── PAGE EXCERPT ──
Too much glucose* also called sugar, in your blood from diabetes can cause pain, infection, and other problems in your mouth. Your mouth includes

  • your teeth
  • your gums
  • your jaw
  • tissues such as your tongue, the roof and bottom of your mouth, and the inside of your cheeks

Drawing of the profile of a woman’s face with the jaw labeled. Inset of the mouth with the teeth, gum, roof of the mouth, bottom of the mouth, tongue, and inside of cheek labeled. A second inset of a tooth with the tooth and gum labeled.

Glucose is present in your saliva—the liquid in your mouth that makes it wet. When diabetes is not controlled, high glucose levels in your saliva help harmful germs, called plaque, grow. Plaque also comes from eating foods that contain sugars or starches. Some types of plaque cause tooth decay or cavities. Other types of plaque cause gum disease.
───
> PARTS OF THE EXERCISE
- A) Answer from the passage about diabetes and the mouth:
(i) Besides pain, what problem does the passage name that too much blood glucose from diabetes can cause in the mouth?
(ii) What name does the passage give the harmful germs that high glucose in saliva helps grow?
(iii) Apart from high glucose, what other source of plaque does the passage state?
- B) Output the portion of the passage about diabetes and the mouth from "Too much glucose*" up to and including "and gum labeled.", reproducing it word for word.
Rely only on the passage about diabetes and the mouth.
── DATA UNDER STUDY ──
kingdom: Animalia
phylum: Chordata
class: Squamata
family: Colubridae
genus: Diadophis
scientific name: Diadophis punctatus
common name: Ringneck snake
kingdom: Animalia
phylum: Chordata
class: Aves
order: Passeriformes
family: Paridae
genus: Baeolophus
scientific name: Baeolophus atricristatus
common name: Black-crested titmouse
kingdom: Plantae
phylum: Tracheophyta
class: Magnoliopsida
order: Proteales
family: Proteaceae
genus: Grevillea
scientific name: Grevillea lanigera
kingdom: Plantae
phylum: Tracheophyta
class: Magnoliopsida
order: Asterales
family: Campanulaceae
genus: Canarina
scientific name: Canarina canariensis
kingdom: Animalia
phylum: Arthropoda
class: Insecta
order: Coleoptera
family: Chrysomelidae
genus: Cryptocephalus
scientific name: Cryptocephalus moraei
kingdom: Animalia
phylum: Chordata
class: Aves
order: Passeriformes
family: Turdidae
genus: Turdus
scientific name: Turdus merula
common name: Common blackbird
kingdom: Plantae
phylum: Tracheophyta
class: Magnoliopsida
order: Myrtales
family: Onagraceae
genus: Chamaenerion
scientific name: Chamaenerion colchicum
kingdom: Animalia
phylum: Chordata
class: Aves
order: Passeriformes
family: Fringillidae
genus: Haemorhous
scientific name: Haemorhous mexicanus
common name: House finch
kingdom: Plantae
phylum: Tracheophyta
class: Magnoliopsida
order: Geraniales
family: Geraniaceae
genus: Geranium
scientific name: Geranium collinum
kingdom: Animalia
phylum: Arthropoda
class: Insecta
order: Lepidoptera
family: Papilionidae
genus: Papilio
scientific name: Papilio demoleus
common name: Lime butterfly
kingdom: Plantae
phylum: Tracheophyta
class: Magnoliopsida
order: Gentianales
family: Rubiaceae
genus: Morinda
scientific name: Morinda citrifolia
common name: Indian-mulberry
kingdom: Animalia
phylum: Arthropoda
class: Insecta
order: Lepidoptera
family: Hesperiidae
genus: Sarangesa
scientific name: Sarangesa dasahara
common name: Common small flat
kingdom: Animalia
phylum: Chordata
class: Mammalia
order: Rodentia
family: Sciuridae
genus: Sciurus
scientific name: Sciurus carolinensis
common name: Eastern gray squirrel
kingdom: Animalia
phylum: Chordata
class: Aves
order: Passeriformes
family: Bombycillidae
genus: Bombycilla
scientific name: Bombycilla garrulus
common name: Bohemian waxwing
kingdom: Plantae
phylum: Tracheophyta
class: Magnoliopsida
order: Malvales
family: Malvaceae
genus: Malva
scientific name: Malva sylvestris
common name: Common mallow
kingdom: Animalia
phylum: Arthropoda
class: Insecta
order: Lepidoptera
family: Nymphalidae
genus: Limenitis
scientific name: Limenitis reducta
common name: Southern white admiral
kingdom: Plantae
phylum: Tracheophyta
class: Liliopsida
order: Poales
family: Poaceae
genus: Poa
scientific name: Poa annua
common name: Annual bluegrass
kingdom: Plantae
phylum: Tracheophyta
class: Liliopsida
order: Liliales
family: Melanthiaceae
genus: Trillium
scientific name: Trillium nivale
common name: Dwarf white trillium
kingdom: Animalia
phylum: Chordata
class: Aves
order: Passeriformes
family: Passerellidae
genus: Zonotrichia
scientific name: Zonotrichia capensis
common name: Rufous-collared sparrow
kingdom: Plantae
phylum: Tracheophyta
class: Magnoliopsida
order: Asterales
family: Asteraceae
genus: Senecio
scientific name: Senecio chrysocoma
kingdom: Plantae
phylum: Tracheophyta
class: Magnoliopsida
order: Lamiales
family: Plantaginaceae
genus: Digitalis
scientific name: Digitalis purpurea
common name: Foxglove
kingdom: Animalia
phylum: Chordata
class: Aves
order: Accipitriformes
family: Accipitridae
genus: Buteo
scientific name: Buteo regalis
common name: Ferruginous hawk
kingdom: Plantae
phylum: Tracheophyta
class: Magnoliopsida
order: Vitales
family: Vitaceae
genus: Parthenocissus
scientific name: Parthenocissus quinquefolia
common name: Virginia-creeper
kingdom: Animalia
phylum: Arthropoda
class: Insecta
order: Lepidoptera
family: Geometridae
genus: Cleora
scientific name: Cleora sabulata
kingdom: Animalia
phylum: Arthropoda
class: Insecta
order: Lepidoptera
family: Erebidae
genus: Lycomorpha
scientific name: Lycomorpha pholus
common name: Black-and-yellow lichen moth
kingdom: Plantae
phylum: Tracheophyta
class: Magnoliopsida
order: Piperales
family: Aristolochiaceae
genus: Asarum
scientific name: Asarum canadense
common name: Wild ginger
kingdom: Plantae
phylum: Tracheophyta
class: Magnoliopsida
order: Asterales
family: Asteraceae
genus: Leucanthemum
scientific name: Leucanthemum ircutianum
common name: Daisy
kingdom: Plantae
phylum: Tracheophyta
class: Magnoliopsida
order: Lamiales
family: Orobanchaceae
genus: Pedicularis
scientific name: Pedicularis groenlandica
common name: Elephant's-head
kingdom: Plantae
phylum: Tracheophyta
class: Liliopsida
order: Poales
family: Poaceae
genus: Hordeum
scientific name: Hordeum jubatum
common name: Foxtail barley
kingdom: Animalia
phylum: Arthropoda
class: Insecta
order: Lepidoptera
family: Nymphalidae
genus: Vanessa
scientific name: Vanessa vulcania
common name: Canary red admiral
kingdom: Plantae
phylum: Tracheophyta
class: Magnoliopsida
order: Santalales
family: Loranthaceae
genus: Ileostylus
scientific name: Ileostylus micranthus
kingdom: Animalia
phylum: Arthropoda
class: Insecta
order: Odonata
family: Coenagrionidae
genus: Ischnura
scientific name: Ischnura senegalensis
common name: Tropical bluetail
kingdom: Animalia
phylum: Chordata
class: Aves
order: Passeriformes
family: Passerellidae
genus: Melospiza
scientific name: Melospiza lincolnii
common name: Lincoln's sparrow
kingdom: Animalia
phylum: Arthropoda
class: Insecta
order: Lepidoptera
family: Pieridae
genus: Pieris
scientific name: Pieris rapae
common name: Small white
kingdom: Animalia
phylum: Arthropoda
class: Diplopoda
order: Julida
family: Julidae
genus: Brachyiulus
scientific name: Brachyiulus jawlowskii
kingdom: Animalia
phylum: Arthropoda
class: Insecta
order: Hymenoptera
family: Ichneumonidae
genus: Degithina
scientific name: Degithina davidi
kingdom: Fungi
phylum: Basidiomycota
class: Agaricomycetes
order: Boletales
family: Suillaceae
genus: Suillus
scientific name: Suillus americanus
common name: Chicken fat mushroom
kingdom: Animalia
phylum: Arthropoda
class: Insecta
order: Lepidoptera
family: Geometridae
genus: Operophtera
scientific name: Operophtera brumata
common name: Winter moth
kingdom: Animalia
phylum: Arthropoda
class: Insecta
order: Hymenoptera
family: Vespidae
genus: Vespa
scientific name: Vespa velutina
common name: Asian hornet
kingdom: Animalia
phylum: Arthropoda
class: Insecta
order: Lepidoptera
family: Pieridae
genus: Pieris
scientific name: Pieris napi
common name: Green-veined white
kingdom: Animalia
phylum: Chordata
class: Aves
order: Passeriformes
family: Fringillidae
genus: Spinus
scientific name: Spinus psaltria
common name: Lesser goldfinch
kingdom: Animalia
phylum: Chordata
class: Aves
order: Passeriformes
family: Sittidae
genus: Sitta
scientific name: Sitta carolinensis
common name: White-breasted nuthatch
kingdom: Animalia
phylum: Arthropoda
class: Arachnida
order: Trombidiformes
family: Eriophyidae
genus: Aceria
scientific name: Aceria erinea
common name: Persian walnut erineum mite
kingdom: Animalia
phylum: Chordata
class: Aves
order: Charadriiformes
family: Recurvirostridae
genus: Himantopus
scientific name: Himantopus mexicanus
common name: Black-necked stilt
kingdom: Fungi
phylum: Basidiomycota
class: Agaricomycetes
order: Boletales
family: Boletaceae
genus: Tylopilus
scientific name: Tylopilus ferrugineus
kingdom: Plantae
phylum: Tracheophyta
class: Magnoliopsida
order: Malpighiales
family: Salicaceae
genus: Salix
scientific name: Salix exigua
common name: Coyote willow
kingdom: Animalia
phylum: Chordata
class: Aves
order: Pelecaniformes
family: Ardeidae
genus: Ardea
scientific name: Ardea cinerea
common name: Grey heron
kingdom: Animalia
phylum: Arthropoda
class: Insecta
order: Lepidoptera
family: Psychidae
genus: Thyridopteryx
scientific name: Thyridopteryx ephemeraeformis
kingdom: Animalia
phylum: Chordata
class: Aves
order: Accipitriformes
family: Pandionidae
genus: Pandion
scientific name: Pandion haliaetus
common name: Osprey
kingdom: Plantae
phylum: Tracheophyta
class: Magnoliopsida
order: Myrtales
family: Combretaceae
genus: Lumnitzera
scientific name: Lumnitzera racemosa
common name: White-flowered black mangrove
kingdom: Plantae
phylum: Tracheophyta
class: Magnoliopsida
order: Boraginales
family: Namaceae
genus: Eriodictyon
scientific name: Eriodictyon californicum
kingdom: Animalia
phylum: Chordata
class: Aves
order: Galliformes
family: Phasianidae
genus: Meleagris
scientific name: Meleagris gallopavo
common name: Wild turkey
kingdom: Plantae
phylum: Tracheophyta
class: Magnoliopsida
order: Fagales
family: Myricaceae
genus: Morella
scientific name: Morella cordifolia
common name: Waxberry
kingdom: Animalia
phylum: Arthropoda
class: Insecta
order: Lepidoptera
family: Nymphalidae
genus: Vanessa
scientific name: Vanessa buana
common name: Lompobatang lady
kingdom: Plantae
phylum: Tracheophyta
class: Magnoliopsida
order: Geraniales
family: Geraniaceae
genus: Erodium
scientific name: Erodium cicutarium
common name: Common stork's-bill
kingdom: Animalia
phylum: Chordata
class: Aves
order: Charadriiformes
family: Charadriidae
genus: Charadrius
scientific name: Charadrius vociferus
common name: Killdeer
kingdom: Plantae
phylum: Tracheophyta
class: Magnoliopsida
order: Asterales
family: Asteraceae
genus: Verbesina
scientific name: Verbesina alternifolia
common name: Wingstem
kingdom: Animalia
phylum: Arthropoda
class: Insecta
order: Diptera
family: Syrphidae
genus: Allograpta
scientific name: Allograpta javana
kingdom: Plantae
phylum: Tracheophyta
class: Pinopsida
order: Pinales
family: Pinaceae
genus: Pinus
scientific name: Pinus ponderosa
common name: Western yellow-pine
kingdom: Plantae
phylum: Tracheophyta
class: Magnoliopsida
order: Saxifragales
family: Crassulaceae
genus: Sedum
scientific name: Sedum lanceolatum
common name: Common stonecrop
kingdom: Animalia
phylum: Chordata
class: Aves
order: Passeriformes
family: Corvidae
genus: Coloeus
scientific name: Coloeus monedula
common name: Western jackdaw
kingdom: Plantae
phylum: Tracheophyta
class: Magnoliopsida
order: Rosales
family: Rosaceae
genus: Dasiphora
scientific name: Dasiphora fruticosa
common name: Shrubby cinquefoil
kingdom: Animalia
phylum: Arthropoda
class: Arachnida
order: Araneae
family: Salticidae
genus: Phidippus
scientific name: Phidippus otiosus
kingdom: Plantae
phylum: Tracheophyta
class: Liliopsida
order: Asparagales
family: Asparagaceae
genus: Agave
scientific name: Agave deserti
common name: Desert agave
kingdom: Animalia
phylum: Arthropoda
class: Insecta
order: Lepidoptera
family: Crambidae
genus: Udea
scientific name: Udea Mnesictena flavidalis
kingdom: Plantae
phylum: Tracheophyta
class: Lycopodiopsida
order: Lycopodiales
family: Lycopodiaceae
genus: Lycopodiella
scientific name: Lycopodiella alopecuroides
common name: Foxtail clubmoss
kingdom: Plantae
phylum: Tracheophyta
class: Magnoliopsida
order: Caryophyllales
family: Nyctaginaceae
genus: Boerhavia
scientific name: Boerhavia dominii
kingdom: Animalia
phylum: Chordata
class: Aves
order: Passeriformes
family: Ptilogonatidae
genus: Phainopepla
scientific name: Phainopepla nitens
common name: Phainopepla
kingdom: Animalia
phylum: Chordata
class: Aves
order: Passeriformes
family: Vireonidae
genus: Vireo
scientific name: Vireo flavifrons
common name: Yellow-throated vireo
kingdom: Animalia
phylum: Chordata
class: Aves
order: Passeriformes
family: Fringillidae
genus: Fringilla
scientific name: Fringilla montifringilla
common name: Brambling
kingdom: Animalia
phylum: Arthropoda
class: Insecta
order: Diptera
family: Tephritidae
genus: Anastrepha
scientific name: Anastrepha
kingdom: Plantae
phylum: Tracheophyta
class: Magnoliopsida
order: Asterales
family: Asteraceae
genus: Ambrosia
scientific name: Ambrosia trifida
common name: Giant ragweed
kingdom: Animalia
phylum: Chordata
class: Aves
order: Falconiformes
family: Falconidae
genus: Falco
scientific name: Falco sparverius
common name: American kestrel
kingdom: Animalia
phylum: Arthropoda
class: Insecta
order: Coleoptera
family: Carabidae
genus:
───
> SOLVED PROBLEMS
- A)
(i) Infection.
(ii) Plaque.
(iii) Eating foods that contain sugars or starches.

- B)
Too much glucose* also called sugar, in your blood from diabetes can cause pain, infection, and other problems in your mouth. Your mouth includes

  • your teeth
  • your gums
  • your jaw
  • tissues such as your tongue, the roof and bottom of your mouth, and the inside of your cheeks

Drawing of the profile of a woman’s face with the jaw labeled. Inset of the mouth with the teeth, gum, roof of the mouth, bottom of the mouth, tongue, and inside of cheek labeled. A second inset of a tooth with the tooth and gum labeled.